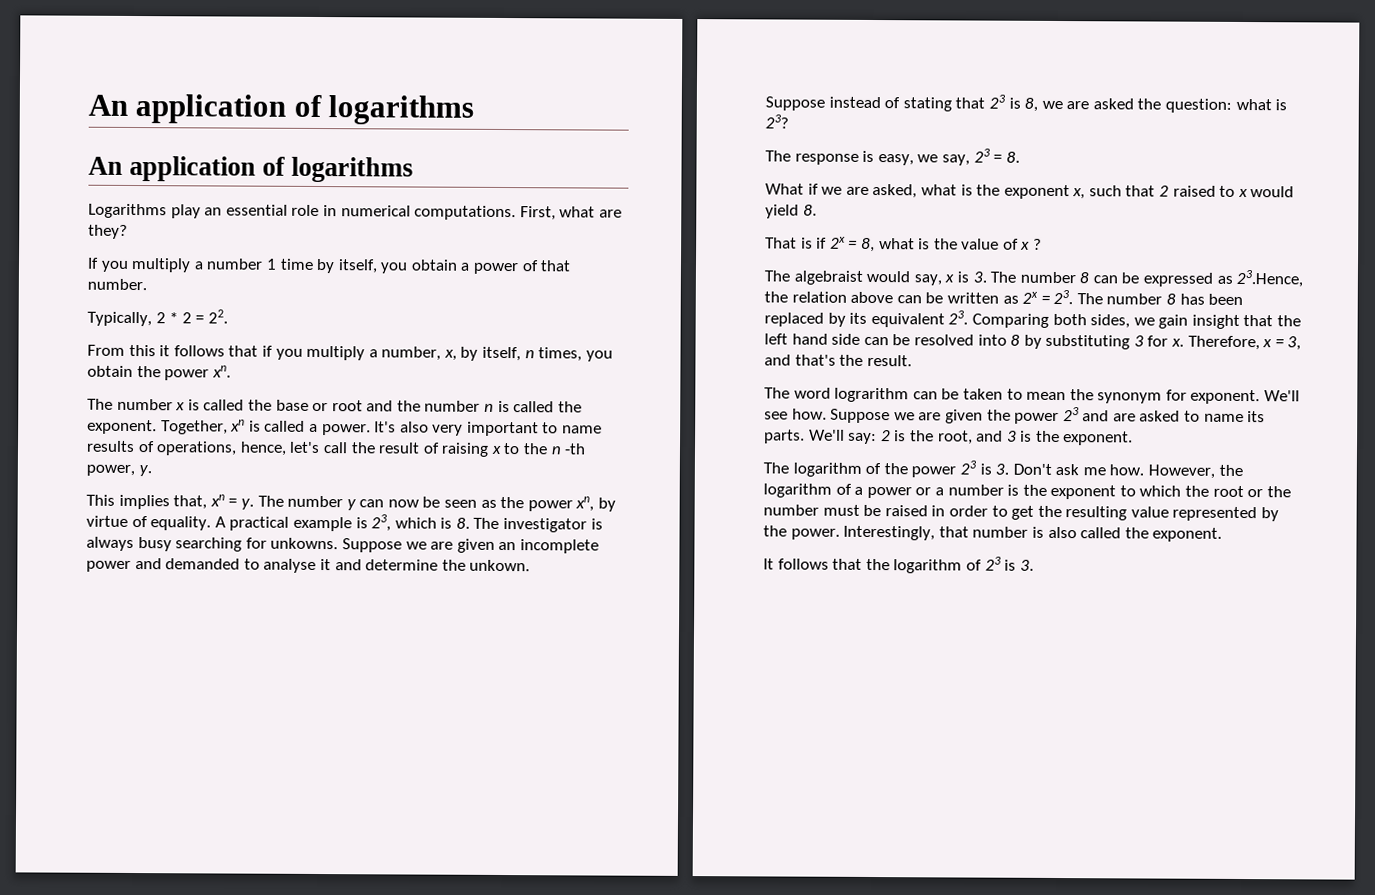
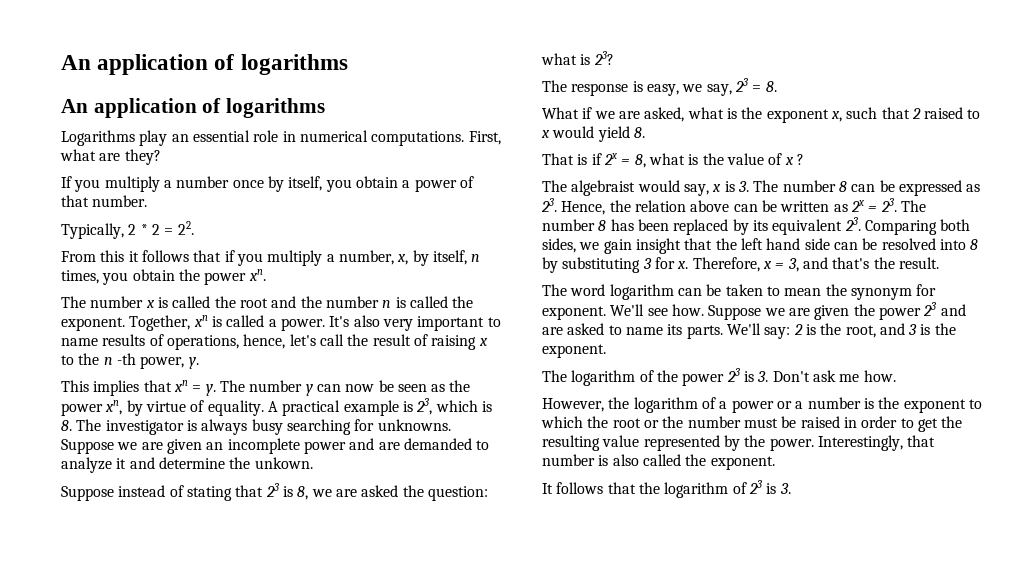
[265,258,314,270] 1 time -> [232,180,264,188] once
[275,399,329,412] base or -> (236, 302) none
[173,495,208,510] that, -> [143,380,172,392] that
[270,537,339,550] unkowns. -> [377,419,451,431] unknowns.
(162, 564) none -> [378,442,400,450] are
[263,558,317,573] analyse -> [61,457,112,473] analyze
[1236,269,1304,288] 23.Hence, -> [541,198,606,215] 23. Hence,
[834,387,910,403] lograrithm -> [609,284,674,300] logarithm
(1145, 470) none -> (896, 376) //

========================================================================

Your task is to return, exactly and on their own, the lines from the one containing "[173,495,208,510] that, ->" through the last line of the listing.

[173,495,208,510] that, -> [143,380,172,392] that
[270,537,339,550] unkowns. -> [377,419,451,431] unknowns.
(162, 564) none -> [378,442,400,450] are
[263,558,317,573] analyse -> [61,457,112,473] analyze
[1236,269,1304,288] 23.Hence, -> [541,198,606,215] 23. Hence,
[834,387,910,403] lograrithm -> [609,284,674,300] logarithm
(1145, 470) none -> (896, 376) //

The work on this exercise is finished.